ビタミンDは基本的に日光浴による生合成をお勧めしますが、どうしてもサプリメントで補給したい方は、マグネシウムとビタミンDを一緒に服用することが肝心です。ビタミンD単独では大量に服用しないことが大切になってきます。
ところが、一部の研究者の間では、このビタミンDによる副作用の多くがビタミンD自身の問題によるものではなく十分なマグネシウム摂取が無かったからではないかという見解に注目しています。
興味深いもので、ビタミンDの副作用(むくみ、不眠症、筋肉痙攣、動悸、便秘、偏頭痛等)を並べてみると、まさにマグネシウム欠乏による症状と同じです。

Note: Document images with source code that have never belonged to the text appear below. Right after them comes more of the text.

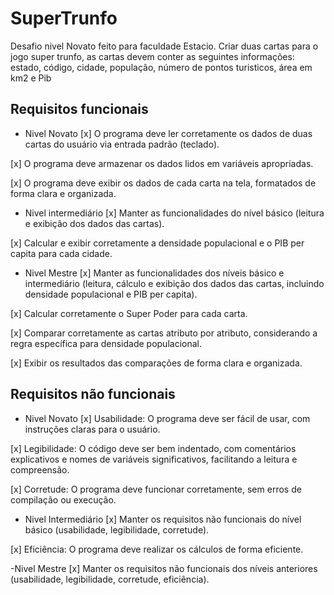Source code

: # SuperTrunfo
Desafio nivel Novato feito para faculdade Estacio.
Criar duas cartas para o jogo super trunfo, as cartas devem conter as seguintes informações: estado, código, cidade, população, número de pontos turisticos, área em km2 e Pib

## Requisitos funcionais

- Nivel Novato
[x] O programa deve ler corretamente os dados de duas cartas do usuário via entrada padrão (teclado).
 
[x] O programa deve armazenar os dados lidos em variáveis apropriadas.
 
[x] O programa deve exibir os dados de cada carta na tela, formatados de forma clara e organizada.

- Nivel intermediário
[x] Manter as funcionalidades do nível básico (leitura e exibição dos dados das cartas).
 
[x] Calcular e exibir corretamente a densidade populacional e o PIB per capita para cada cidade.

- Nivel Mestre
[x] Manter as funcionalidades dos níveis básico e intermediário (leitura, cálculo e exibição dos dados das cartas, incluindo densidade populacional e PIB per capita).
 
[x] Calcular corretamente o Super Poder para cada carta.
 
[x] Comparar corretamente as cartas atributo por atributo, considerando a regra específica para densidade populacional.
 
[x] Exibir os resultados das comparações de forma clara e organizada.

## Requisitos não funcionais

- Nivel Novato
[x] Usabilidade: O programa deve ser fácil de usar, com instruções claras para o usuário.
 
[x] Legibilidade: O código deve ser bem indentado, com comentários explicativos e nomes de variáveis significativos, facilitando a leitura e compreensão.
 
[x] Corretude: O programa deve funcionar corretamente, sem erros de compilação ou execução.

- Nivel Intermediário
[x] Manter os requisitos não funcionais do nível básico (usabilidade, legibilidade, corretude).

[x] Eficiência: O programa deve realizar os cálculos de forma eficiente.

-Nivel Mestre
[x] Manter os requisitos não funcionais dos níveis anteriores (usabilidade, legibilidade, corretude, eficiência).
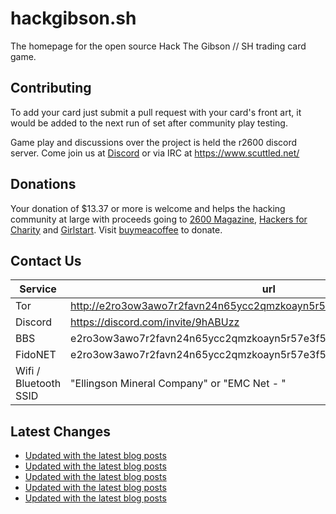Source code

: # hackgibson.sh
The homepage for the open source Hack The Gibson // SH trading card game.


## Contributing

To add your card just submit a pull request with your card's front art, it would be added to the next run of set after community play testing.

Game play and discussions over the project is held the r2600 discord server. Come join us at [Discord](https://discord.com/invite/9hABUzz) or via IRC at https://www.scuttled.net/


## Donations

Your donation of $13.37 or more is welcome and helps the hacking community at large with proceeds going to [2600 Magazine](https://2600.com/), [Hackers for Charity](https://hackersforcharity.org) and [Girlstart](https://girlstart.org).  Visit [buymeacoffee](https://www.buymeacoffee.com/hackgibson.sh) to donate.


## Contact Us

Service | url
-|-
Tor | http://e2ro3ow3awo7r2favn24n65ycc2qmzkoayn5r57e3f56nvjwdcgg32ad.onion
Discord | https://discord.com/invite/9hABUzz
BBS | e2ro3ow3awo7r2favn24n65ycc2qmzkoayn5r57e3f56nvjwdcgg32ad.onion:23
FidoNET | e2ro3ow3awo7r2favn24n65ycc2qmzkoayn5r57e3f56nvjwdcgg32ad.onion:24554
Wifi / Bluetooth SSID | "Ellingson Mineral Company" or "EMC Net - <fidonet address>"

## Latest Changes
<!-- BLOG-POST-LIST:START -->
- [Updated with the latest blog posts](https://github.com/DFW2600/hackgibson.sh/commit/72091a529d1c2ea52ba4f77cdb9c9bd4488cc514)
- [Updated with the latest blog posts](https://github.com/DFW2600/hackgibson.sh/commit/1cdb20d9ad5c4fb42784e0e798c19f05acc2ee70)
- [Updated with the latest blog posts](https://github.com/DFW2600/hackgibson.sh/commit/9aba7c00f58277641b7a8838deebaeae6a88b6ee)
- [Updated with the latest blog posts](https://github.com/DFW2600/hackgibson.sh/commit/3bc2b86e06738fe44b63b91372c5c150e682aa68)
- [Updated with the latest blog posts](https://github.com/DFW2600/hackgibson.sh/commit/ab0314124dbd8ffa0d0c34b606dd9973d98a2cf2)
<!-- BLOG-POST-LIST:END -->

ビタミンDの副作用を避け、ビタミンDの効果を発揮するには、マグネシウムの摂取も同時に心がける必要があるのです。
他の投稿でも話に出していますが、栄養素というのは単独で働くものではありません。欠乏していない限り、単体で摂るより代謝の経路を考えての摂取をおすすめします。
薬品とは異なり、栄養素は相乗的・相互的にリンクしますから。